Underfeeding and overfeeding can inhibit recovery and negatively impact quality of life during and after receiving treatment for a burn injury. Clinicians rely on accurate estimation of resting energy expenditure to avoid overfeeding or underfeeding their patients. The criterion standard for measuring resting energy expenditure is indirect calorimetry. Many burn services use predictive equations to prescribe feeding regimes because they are cheaper, time efficient and logistically more expedient than indirect calorimetry and do not require specialised equipment. However, the validity of these clinical equations has not been established in non-severe burns (<15% total burn surface area, TBSA).
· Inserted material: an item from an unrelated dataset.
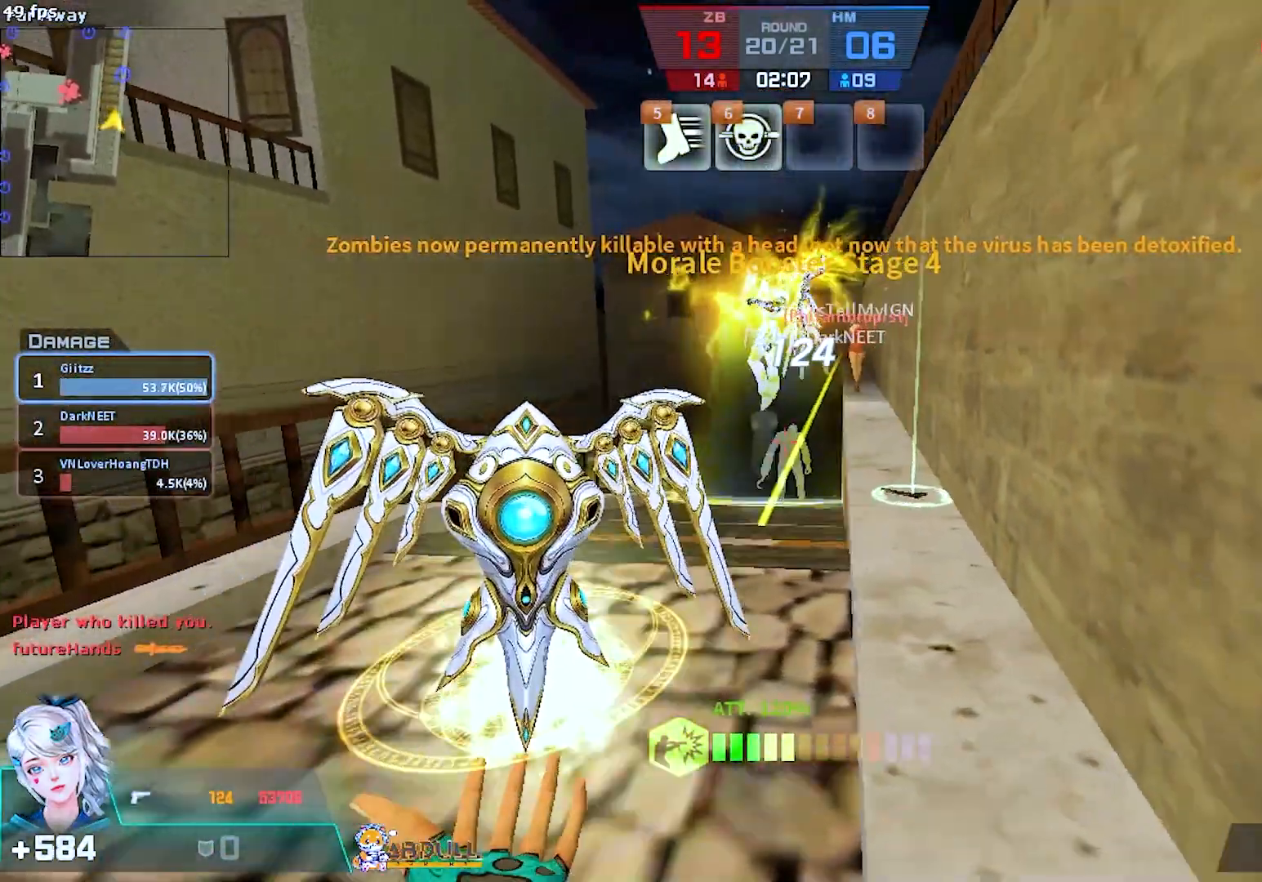
{"keys": ["d", "w"], "mouse": [], "events": [[83, "d", "up"], [367, "d", "down"]]}
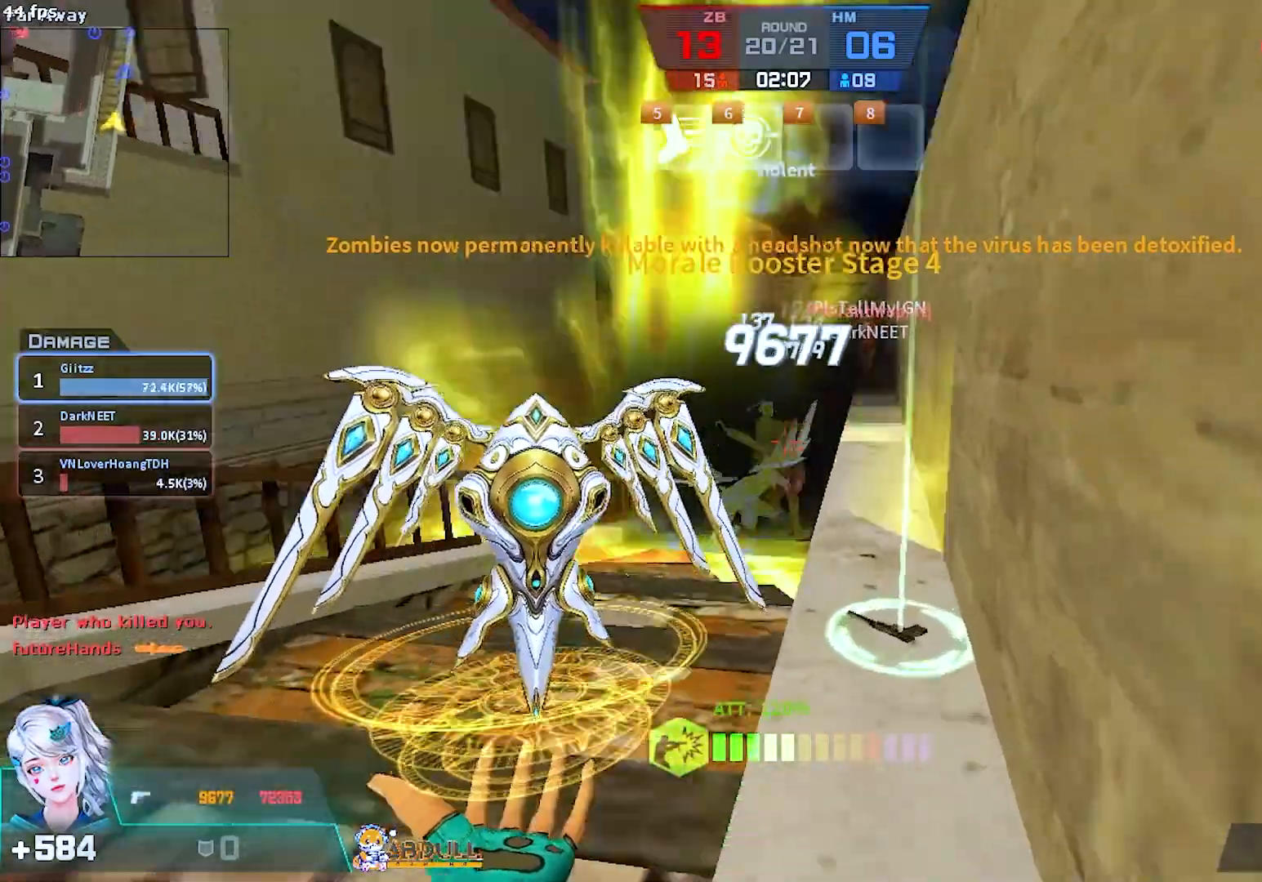
{"keys": ["a"], "mouse": [], "events": [[150, "1", "down"], [217, "w", "up"], [250, "1", "up"], [300, "2", "down"], [417, "2", "up"], [417, "a", "down"], [417, "d", "up"]]}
In this study, resting energy expenditure was predicted for 35 participants with non-severe burn injuries using seven clinical equations and compared with the criterion-standard (indirect calorimetry). We found that all clinical equations may be inaccurate in predicting resting energy expenditure measured using indirect calorimetry, with the Schofield equation agreeing most closely (95% limits of agreement: -836 to 711 kcal.day-1). Agreement between clinical equations and indirect calorimetry remained poor even after correcting for TBSA. Our findings indicate clinical equations may not accurately predict resting energy expenditure of people who have sustained a non-severe burn. As such, we urge caution against relying solely on the existing predictive equations to guide clinical decisions regarding energy intake after non-severe burns.